Developing countries will receive a share of more than £3.6 million of funding to help tackle the impact of climate change, Climate Change Secretary Roseanna Cunningham has confirmed.
Ms Cunningham announced the investment as she joined politicians and activists from around the world at the 23rd annual UN Conference of the Parties to the Climate Change Convention- the annual gathering to discuss tackling climate change, and delivering on the terms of the Paris Agreement.
The funding includes:
- £3.2m programme for to support community-led initiatives which will improve vital production of clean drinking water, and boost agricultural production in Malawi
- £250,000 to improve access to water, sanitation governance, and infrastructure in Malawi, as part of the Hydro Nation Justice Project
- £180,000 to share learning between Scotland and Malawi on adapting to climate change risks.

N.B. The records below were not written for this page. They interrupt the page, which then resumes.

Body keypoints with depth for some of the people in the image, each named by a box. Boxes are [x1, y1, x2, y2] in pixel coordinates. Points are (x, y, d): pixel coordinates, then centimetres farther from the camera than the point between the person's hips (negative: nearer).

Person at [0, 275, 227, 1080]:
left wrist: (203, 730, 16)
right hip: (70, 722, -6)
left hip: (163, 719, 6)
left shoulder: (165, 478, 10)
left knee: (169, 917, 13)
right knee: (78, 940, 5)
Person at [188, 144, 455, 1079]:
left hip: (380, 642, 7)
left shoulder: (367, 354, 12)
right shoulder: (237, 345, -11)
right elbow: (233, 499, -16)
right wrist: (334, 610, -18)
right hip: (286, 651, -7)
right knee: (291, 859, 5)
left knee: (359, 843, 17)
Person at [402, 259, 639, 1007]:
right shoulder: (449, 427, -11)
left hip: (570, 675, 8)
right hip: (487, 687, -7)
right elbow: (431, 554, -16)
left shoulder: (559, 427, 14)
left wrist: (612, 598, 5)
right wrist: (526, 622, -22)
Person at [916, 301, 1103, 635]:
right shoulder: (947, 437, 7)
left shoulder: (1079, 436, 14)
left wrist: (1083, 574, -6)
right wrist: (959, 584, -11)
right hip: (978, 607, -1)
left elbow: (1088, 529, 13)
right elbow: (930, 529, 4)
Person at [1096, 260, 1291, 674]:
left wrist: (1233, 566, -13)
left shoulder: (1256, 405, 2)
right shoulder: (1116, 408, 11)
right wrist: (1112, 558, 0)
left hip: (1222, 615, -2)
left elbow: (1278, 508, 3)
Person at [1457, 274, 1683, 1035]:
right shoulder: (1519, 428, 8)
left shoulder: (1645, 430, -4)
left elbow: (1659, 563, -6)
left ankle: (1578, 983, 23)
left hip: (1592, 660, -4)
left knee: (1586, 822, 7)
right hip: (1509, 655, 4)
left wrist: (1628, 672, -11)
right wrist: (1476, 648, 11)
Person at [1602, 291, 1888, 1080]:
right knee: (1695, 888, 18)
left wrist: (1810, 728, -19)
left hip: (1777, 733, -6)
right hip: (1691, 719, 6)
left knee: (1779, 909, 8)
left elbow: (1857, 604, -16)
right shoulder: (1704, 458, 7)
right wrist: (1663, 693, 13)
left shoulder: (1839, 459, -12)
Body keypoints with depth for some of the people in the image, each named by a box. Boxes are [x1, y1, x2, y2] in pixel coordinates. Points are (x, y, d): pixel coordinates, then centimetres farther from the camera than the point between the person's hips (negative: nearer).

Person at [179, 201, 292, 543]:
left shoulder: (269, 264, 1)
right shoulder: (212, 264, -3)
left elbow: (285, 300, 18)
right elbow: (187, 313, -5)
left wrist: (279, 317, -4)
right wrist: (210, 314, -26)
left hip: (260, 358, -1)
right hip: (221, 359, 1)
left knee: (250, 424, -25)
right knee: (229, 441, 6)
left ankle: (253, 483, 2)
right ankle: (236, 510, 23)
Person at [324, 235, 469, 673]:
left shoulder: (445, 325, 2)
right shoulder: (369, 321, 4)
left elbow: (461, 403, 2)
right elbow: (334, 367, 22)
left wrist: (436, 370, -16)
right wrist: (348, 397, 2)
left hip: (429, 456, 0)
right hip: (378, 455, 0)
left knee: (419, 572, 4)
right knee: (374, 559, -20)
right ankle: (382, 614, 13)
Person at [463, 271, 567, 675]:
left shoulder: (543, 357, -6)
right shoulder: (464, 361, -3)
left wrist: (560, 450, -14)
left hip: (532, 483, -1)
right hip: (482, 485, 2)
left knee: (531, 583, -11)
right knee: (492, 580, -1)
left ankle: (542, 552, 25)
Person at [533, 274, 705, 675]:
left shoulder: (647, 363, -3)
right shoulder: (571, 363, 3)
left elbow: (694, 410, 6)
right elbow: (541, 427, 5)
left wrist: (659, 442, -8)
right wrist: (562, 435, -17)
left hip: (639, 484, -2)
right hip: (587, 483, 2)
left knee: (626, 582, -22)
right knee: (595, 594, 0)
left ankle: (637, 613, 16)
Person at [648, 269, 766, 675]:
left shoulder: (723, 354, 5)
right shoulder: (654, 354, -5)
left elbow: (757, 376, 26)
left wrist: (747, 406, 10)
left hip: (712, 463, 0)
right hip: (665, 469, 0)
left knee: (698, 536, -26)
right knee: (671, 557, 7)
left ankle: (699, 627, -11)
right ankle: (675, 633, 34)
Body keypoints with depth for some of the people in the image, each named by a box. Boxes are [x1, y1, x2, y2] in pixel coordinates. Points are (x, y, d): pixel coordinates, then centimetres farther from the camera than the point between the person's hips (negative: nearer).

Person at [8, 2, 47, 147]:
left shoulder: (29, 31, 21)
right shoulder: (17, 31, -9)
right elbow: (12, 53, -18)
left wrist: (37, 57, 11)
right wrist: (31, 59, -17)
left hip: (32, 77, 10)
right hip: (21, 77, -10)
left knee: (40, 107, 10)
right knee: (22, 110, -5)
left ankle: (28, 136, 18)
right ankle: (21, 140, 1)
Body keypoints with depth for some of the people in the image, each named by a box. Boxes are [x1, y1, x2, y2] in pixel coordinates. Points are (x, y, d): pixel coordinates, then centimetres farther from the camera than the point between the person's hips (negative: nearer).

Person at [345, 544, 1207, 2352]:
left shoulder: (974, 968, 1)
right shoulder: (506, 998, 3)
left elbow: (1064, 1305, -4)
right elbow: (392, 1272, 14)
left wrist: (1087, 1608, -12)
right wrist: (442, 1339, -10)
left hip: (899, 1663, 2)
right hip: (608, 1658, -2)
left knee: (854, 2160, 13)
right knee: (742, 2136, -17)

Ms Cunningham said: “We have made tackling climate change one of our top priorities domestically, and now we’re committing over £3.6 million internationally to further support developing nations - in particular Malawi. “Climate change is a problem which affects all of us, and the UN Conference presents a unique opportunity for political differences to be put aside in order to tackle the problem collectively. “Scotland and the rest of the developed world has a clear moral duty to ensure our lifestyles do not cause harm to the world’s poorest people. That is why we continue to set – and surpass – increasingly ambitious targets for cutting greenhouse gas emissions.”